Monday, September 26, 2005

Mr. Speaker Speaks

Mr. Speaker's local paper did a two part series on him and his school finance problem. The first part, Austin political maelstrom daunts education reform didn't add anything new to the debate. Just the Speaker playing the martyr and how he is still licking his wounds from all of those school superintendents that beat up on him over two special sessions:
"I get blamed for everything else, but I was not at the Alamo," Craddick quipped at a Midland Young Republicans luncheon Thursday at the Petroleum Club. He said the Battle of the Alamo primarily was fought over what the "Texicans" felt was the responsibility Mexico had shirked to provide schools.

Reinforcing his recent observation that education lobbyists blocked reforms, Craddick said he often has looked into the House gallery this year to see superintendents and their lobbyists "high-fiving it when we lost an amendment.

"It's very difficult to pass anything when all the school districts are for waiting on the Supreme Court," he said, referring to the pending court ruling on how the state's 1,056 districts will be funded.
When asked why the legislature failed the answer is because he couldn't keep his own party in line:
The speaker said numerous people have asked why legislators failed to enact reform when they control the House and Senate and every statewide office.
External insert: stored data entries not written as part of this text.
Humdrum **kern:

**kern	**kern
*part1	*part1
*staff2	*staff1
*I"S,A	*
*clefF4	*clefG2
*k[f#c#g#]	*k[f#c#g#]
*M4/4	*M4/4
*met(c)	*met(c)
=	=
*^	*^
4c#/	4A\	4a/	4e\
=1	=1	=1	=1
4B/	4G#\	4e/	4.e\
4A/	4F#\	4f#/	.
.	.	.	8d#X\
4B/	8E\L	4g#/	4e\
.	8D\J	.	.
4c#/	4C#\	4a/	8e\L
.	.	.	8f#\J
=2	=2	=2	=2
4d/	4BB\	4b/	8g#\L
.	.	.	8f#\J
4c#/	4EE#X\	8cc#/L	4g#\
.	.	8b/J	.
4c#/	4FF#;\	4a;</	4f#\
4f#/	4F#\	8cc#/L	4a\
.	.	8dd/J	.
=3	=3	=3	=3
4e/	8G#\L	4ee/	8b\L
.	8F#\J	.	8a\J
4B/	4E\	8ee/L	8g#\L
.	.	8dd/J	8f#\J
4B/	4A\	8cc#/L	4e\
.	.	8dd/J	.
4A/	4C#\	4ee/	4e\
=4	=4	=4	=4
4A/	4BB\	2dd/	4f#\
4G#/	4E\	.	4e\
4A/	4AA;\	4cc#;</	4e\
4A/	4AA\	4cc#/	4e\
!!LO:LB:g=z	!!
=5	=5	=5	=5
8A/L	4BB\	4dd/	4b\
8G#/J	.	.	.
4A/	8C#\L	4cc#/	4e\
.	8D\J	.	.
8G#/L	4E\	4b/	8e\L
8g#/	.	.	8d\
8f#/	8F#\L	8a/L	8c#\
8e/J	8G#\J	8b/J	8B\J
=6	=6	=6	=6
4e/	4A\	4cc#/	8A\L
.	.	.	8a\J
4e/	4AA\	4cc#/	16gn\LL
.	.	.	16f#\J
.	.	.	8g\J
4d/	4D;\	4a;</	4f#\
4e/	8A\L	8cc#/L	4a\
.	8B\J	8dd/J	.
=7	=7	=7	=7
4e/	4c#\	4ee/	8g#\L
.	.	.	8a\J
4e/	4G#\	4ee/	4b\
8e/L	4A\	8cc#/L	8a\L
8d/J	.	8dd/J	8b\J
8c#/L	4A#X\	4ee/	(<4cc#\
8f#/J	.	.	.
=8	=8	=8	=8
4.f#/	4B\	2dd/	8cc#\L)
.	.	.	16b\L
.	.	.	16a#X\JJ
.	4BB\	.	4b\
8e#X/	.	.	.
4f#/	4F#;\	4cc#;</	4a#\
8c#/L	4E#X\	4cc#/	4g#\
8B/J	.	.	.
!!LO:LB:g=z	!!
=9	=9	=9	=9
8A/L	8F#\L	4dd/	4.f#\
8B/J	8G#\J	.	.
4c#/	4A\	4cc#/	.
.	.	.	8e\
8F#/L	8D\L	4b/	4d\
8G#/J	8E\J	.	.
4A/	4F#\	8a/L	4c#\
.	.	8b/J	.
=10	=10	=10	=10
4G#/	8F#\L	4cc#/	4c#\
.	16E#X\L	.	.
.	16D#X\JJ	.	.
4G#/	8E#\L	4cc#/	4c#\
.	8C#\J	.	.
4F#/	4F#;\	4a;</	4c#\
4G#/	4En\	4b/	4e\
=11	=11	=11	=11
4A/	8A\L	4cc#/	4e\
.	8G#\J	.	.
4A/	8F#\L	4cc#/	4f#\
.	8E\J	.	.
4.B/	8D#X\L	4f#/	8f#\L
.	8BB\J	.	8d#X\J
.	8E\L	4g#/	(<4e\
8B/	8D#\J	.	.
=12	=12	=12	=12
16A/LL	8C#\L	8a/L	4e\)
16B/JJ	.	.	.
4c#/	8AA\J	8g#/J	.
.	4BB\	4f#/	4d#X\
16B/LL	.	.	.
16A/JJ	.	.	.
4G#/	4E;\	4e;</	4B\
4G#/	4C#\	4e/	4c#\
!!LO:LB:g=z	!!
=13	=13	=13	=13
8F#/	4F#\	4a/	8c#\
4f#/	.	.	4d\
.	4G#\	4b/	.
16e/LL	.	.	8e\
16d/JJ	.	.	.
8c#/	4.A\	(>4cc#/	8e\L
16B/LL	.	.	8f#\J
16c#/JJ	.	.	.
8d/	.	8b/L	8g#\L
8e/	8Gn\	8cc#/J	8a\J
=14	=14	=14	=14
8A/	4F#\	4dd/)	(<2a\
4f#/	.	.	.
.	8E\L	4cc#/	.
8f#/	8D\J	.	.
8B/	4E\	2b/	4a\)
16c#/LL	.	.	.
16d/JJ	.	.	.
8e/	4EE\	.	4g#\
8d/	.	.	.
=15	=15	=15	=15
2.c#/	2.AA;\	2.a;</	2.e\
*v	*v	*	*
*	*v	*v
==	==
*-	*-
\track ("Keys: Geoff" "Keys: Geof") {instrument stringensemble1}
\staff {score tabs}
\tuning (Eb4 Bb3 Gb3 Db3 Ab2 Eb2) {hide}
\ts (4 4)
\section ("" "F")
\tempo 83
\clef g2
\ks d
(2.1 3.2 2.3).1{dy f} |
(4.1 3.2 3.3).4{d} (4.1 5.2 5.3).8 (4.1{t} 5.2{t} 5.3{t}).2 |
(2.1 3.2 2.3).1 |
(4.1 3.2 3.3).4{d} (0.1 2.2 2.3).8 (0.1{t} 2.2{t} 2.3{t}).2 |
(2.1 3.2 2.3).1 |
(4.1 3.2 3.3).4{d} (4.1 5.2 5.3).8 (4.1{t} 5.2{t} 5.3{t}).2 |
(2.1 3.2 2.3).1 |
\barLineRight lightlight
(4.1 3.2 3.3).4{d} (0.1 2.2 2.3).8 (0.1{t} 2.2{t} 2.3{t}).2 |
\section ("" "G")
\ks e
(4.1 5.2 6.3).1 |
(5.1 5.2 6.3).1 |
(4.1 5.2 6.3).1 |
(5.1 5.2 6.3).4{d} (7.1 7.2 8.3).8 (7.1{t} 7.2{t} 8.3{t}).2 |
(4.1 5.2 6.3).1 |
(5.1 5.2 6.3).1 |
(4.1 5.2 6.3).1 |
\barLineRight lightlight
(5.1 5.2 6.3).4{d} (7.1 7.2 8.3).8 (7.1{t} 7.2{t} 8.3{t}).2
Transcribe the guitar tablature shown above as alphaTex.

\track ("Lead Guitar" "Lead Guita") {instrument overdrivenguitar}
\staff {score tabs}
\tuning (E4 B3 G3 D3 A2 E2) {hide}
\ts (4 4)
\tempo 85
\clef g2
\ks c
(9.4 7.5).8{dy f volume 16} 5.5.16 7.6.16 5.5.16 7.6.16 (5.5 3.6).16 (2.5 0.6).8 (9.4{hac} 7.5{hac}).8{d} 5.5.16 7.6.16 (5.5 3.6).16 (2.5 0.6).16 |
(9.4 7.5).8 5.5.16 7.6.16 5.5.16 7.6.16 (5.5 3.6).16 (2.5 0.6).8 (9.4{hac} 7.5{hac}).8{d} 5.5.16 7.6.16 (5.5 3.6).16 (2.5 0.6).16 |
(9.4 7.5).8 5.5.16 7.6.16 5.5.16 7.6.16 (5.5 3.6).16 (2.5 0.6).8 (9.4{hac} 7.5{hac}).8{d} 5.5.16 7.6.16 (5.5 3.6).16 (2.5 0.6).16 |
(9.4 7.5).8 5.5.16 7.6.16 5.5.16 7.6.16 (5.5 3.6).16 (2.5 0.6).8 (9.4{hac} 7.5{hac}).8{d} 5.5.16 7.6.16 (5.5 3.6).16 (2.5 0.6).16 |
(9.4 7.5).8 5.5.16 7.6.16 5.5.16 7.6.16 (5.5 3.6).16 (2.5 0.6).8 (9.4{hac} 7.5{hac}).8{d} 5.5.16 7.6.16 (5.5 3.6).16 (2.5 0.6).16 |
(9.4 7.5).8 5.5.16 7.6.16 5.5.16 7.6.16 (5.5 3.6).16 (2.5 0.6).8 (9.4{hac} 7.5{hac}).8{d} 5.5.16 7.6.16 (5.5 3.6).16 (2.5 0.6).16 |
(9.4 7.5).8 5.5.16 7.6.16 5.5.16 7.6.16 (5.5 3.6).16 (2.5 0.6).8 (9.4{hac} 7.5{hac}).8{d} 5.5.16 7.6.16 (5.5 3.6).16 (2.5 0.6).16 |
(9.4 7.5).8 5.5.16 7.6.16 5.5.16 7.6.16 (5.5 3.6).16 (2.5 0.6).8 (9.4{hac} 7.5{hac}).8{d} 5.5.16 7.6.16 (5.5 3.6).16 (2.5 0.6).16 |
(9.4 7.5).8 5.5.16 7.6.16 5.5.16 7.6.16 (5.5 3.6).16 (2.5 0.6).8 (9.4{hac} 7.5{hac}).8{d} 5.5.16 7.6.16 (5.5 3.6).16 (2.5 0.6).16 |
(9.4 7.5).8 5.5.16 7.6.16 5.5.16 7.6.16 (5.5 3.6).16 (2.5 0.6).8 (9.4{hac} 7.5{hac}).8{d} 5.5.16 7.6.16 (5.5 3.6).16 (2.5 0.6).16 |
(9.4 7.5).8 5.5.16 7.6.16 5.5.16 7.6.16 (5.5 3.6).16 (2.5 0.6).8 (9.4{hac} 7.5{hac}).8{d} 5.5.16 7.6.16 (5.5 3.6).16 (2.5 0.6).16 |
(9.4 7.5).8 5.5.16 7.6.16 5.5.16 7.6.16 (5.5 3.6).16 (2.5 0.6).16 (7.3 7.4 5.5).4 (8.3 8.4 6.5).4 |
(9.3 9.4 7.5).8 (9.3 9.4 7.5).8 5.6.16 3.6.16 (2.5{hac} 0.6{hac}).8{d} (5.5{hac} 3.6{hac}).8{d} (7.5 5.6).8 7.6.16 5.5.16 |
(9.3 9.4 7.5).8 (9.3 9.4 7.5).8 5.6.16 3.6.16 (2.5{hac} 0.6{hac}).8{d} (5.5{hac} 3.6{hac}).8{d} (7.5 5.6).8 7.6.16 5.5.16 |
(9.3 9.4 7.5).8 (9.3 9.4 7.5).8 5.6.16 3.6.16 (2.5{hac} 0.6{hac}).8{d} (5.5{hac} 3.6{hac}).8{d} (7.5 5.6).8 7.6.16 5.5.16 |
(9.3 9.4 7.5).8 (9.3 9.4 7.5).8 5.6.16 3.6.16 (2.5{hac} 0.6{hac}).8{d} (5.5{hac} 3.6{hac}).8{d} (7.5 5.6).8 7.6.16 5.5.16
But while the 150-member House has 87 Republicans, 12 often side with the 63 Democrats, making a 76 vote majority hard to achieve.

"I've voted more in the three years I've been speaker than all the speakers in history," Craddick said. "I don't mind voting, but it's unusual that I would have to. It's that tight."

He noted the GOP dissidents crossed party lines June 27 to bolster an amendment by Rep. Scott Hochberg, D-Houston, supplanting House Bill 2 and forcing him to break a 74-74 tie to avoid spending $3.5 billion more than the state could afford.

The House had appropriated $30 billion for public school education in the current biennium and then OK'd $34 billion for 2005-07 in House Bill 2 last June 27 on a 77-70 vote. The proposal failed in the Senate.
Craddick tries to blame the problem again on administrators only wanting money and they don't agree, and that number, 65, appears:
"There was always the assumption the districts didn't want reform, they only wanted money. If you look at the bills, there were a lot of reforms in there that the districts never complained about."

Beneski said TASA didn't fight new accountability standards but did not like Craddick's plans to delay starting school until after Labor Day, have school board elections in November instead of May and institute a "65 percent rule" to require that much of districts' budgets to be spent for classroom instruction.

"Security is a big issue in Dallas and the urban districts," Beneski said. "Then you have non-instructional expenses for nurses, counselors, librarians and transportation, where the price of gasoline has gone up.
On to part 2, Craddick airs views on school finance and reform, where it comes pouring out:
With the state Supreme Court poised to rule on the "Robin Hood" system, Craddick will brook nothing but a complete overhaul -- lower property taxes, more accountability and transparency, course-ending exams, an emphasis away from books to technology and post-Labor Day school starts.

The Midland republican also wants a "65 percent rule" to mandate spending that much of districts' budgets in classrooms and to move school board elections from May to November.

"We're going to change the system one way or another," he told Midland Young Republicans at the Petroleum Club Thursday. "We may be there for two or three years, but we're going to get it done. It'll be a system fix.

"We don't need school board elections in gyms on an odd Saturday in the spring."

He said schools spend far too much on administration, vouchers should offer private school alternatives and districts need revenue caps along with lower taxes to avoid property value inflation. "We're not going to pour more money into this bottomless pit without reform," he said.

"As long as I'm speaker, we're not going to do it."
Oh, boy, there it is. "Robin Hood" gone, lower property taxes, more accountability, transparency, exams, Computers not books, post Labor-day start date, "65% Rule", November elections, vouchers, lower taxes, no more money into schools. Holy crap! Well that's all as long as he's still Speaker. I'll let this comment to the article do the talking:
"We're not going to pour more money into this bottomless pit without reform," "As long as I'm speaker, we're not going to do it."

I think perhaps we can take of the "as long as I'm speaker" part of this quote. Those folks in Austin that were elected to represent not dictate may not be back.
Either that or we need Santa Claus for Speaker for Craddick to get everything he wants.